Solving Projectile Motion: Horizontal & Vertical Distances

[kitle545]

Homework Statement

A projectile is fired at an angle of 60 degrees above the horizontal with an initial speed of 300 m/s. Calculate A) the horizontal distance traveled and B) the vertical height attained in the first 6 s.

Homework Equations

The Attempt at a Solution

I did 300cos60=150 so Vi(x)=150 and 300sin60=259.8 so Vi(y)=259.8 but after that it seems like i don't have enough information to continue.

 

[Rake-MC]

you need to use constant acceleration formulae

we know:
Ux = 150ms^-1
Uy = 259.8ms^-1
a = -9.81ms^-2

First you can calculate how long it's in the air for, we know that its trajectory is symmetrical about the peak, and at the peak it's y velocity is 0ms^-1.

$$v = u + at$$


$$t = \frac{v-u}{a}$$

= $$\frac{0 - 259.8}{-9.81} = 26.48s$$

For it to hit the ground again, it must have been in the air twice that time = 53s.

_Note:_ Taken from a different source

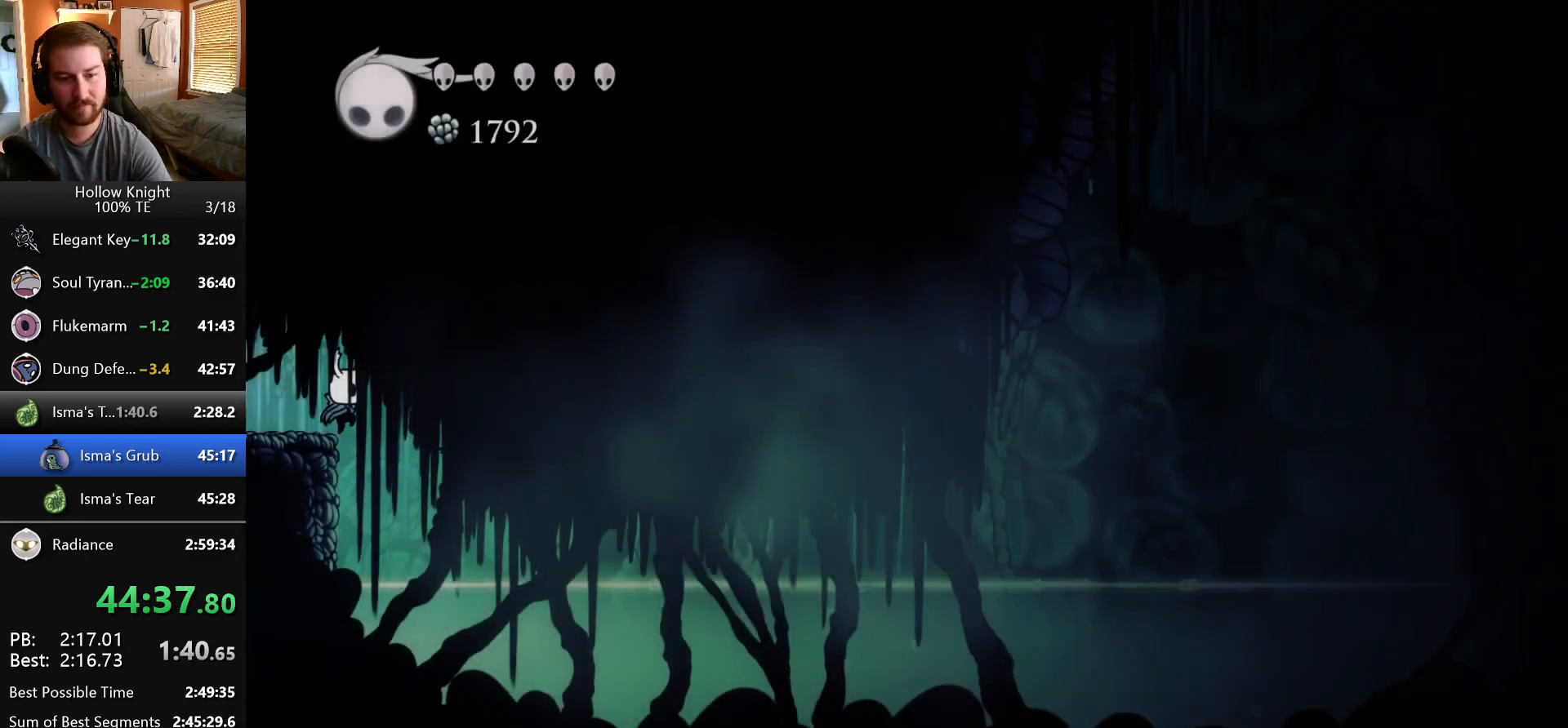
{"keys": ["left"], "events": [[83, "left", "down"], [250, "inventory", "down"], [417, "inventory", "up"]]}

now you know for the x plane, a, t and u
find s (displacement)

$$s = ut + \frac{1}{2}at^2$$

hint: half of that equation dissapears when you sub in the values.

You can do the rest yourself!

 

[baba89]

I would like to clarify that there are a few assumptions that need to be made in order to solve this problem. Firstly, we need to assume that the projectile is fired in a vacuum, meaning that there is no air resistance. Secondly, we can assume that the acceleration due to gravity is constant at 9.8 m/s^2.

Using these assumptions, we can solve for the horizontal distance traveled and vertical height attained in the following ways:

A) The horizontal distance traveled can be calculated using the formula d = v*t, where d is the distance, v is the initial velocity, and t is the time. In this case, we can use the initial horizontal velocity of 150 m/s and the time of 6 seconds to calculate the horizontal distance traveled. Therefore, d = 150 * 6 = 900 meters.

B) To calculate the vertical height attained, we can use the formula h = v*t + (1/2)*a*t^2, where h is the height, v is the initial vertical velocity, a is the acceleration due to gravity, and t is the time. In this case, we can use the initial vertical velocity of 259.8 m/s and the time of 6 seconds to calculate the vertical height attained. Therefore, h = 259.8 * 6 + (1/2)*9.8*(6^2) = 934.8 meters.

In conclusion, the horizontal distance traveled is 900 meters and the vertical height attained is 934.8 meters in the first 6 seconds. It is important to note that these calculations are based on the assumptions made and may differ in real-life scenarios where air resistance and non-constant acceleration due to gravity are present.